Download; Between a rock and a lawsuit – shareholder suit against Worldcom

Download; Between a rock and a lawsuit – shareholder suit against Worldcom – Company Business and Marketing

Toby Weber

Ruling could prevent WorldCom’s collaboration with Digex When WorldCom announced its acquisition of Intermedia in September, the carrier made no secret that it was after Digex, the data services company majority-owned by Intermedia.

But a Delaware judge has indicated he might make a ruling that would prevent WorldCom and Digex from working together for three years.

Chancellor William Chandler’s statement came in a ruling that denied a request from Digex minority shareholders to halt WorldCom’s acquisition of Intermedia.

Many Digex shareholders oppose the merger because it gives WorldCom control without a direct purchase. Instead, through Intermedia, WorldCom is attempting to gain interest in Digex for less than shareholders believe it is worth. WorldCom bought Intermedia for $3 billion and assumed the competitive local exchange carrier’s $3 billion of debt and preferred stock, while Global Crossing reportedly was willing to pay significantly more for Digex alone.

The suit sought an injunction on the grounds that the deal, through its roundabout method of acquisition, essentially usurped Digex’s corporate authority.

While rejecting this argument, the judge said that there was a “likelihood of success” for the shareholders’ argument that Digex wrongly waived their rights under Section 203 of the Delaware state code. This law, a protection against hostile takeovers, prevents new shareholders from working with the company in question for a period of three years without consent from two-thirds of the minority shareholders. In friendly takeovers, the acquired company’s board can waive the right.

According to Megan McIntyre, a partner with Grant & Eisenhofer, which represents Digex minority shareholders, a condition of the WorldCom/Intermedia Deal was that Digex wave its Section 203 rights.

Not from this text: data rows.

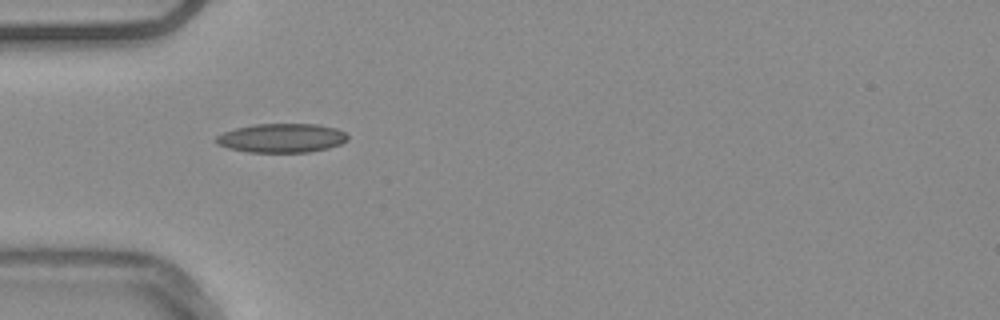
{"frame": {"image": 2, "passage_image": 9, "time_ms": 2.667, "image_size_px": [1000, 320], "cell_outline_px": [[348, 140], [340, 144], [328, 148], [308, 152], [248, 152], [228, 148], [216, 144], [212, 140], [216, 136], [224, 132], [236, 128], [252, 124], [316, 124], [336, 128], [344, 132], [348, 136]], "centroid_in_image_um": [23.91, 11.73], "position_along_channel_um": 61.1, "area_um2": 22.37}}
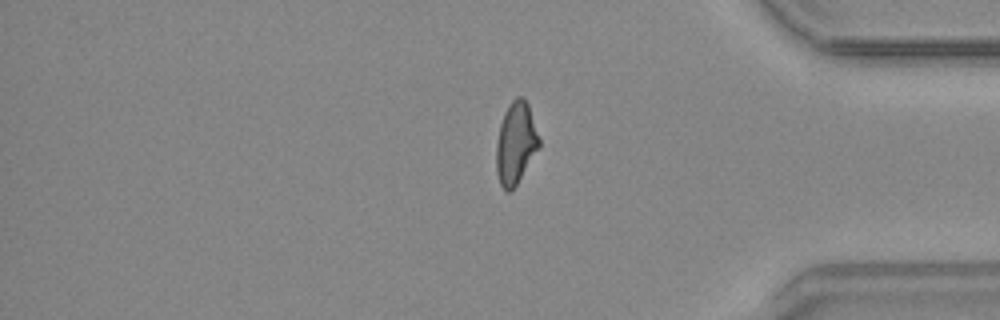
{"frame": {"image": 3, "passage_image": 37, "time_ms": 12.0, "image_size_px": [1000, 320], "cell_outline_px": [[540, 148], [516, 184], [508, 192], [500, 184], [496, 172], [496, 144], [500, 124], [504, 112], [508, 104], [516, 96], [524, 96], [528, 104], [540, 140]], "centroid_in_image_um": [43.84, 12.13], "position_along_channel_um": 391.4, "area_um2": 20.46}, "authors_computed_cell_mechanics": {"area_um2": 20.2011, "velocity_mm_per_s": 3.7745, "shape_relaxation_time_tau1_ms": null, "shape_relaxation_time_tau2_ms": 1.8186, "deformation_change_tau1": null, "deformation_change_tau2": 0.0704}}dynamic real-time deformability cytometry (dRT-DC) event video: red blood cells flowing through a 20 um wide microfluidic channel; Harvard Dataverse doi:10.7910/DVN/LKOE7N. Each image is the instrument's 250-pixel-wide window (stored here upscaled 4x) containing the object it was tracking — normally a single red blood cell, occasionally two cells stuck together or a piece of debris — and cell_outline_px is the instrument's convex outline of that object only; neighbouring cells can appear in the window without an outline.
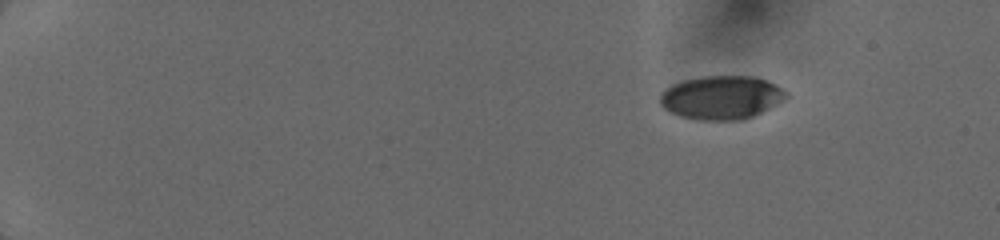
{"species": "human", "species_latin": "Homo sapiens", "temperature_condition": "cold", "stored_images_in_passage": 12, "camera_frame_rate_fps": 3000, "um_per_image_px": 0.085, "donor": {"sex": "female"}, "frame": {"image": 1, "passage_image": 1, "time_ms": 0.0, "image_size_px": [1000, 240], "cell_outline_px": [[788, 96], [784, 100], [744, 120], [696, 120], [680, 116], [664, 108], [660, 104], [660, 96], [672, 84], [684, 80], [704, 76], [756, 76], [768, 80], [776, 84], [788, 92]], "centroid_in_image_um": [61.35, 8.28], "position_along_channel_um": 23.6, "area_um2": 32.02}}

The Digex board did just that, based largely on the votes of company directors who also held seats onthe Intermedia board, she said. “We’re alleging that Digex breached its fiduciary duties in granting that waiver,” McIntyre said.

As a condition of approving the Intermedia merger, the Department of Justice required WorldCom to divest all of Intermedia except Digex. If the judge reinstates Digex’s Section 203 rights, WorldCom could face the prospect of an almost valueless merger. A WorldCom spokesman declined to comment.

In his ruling, Chandler said WorldCom has two choices: continue with a merger that might not produce synergies for three years or nix the deal – an act that might trigger breakup penalties and probably would incur a lawsuit from Intermedia stockholders.

“The current record strongly suggests that the 203 waiver decision was not entirely fair to the Digex minority,” read the judge’s decision.

More serious than legal entanglements is the threat this situation poses to WorldCom’s long-term strategy of becoming a data services powerhouse.

“It is extremely important from a strategy standpoint [for WorldCom] to really be able to leverage the significant presence that Digex has in the hosting space,” said Pascal Aguirre, vice president of Adventis.

For this reason, Aguirre predicts WorldCom will be extremely flexible in trying to reach an agreement with the Digex minority shareholders.

Though she declined to say whether the two parties were negotiating, McIntyre indicated that WorldCom will need this flexibility.

“I think [the judge’s statement] puts the Digex stockholders in a strong negotiating position,” she said. “Since there was no injunction [to block the merger], there’s some question if WorldCom can walk away if it wants to. There’s certainly no risk-free way for them to walk away.”

If WorldCom continues with the merger without striking a deal with Digex shareholders, its early data strategy includes reselling Digex’s portfolio through a contract signed in November. But Aguirre feels that this would not be significant enough to satisfy WorldCom.

“I don’t think it would be quite as attractive because you want to integrate assets,” he said. “[Resale] is really the first step. You want to build a platform of value-added services…. You can’t do that when you’re reselling.”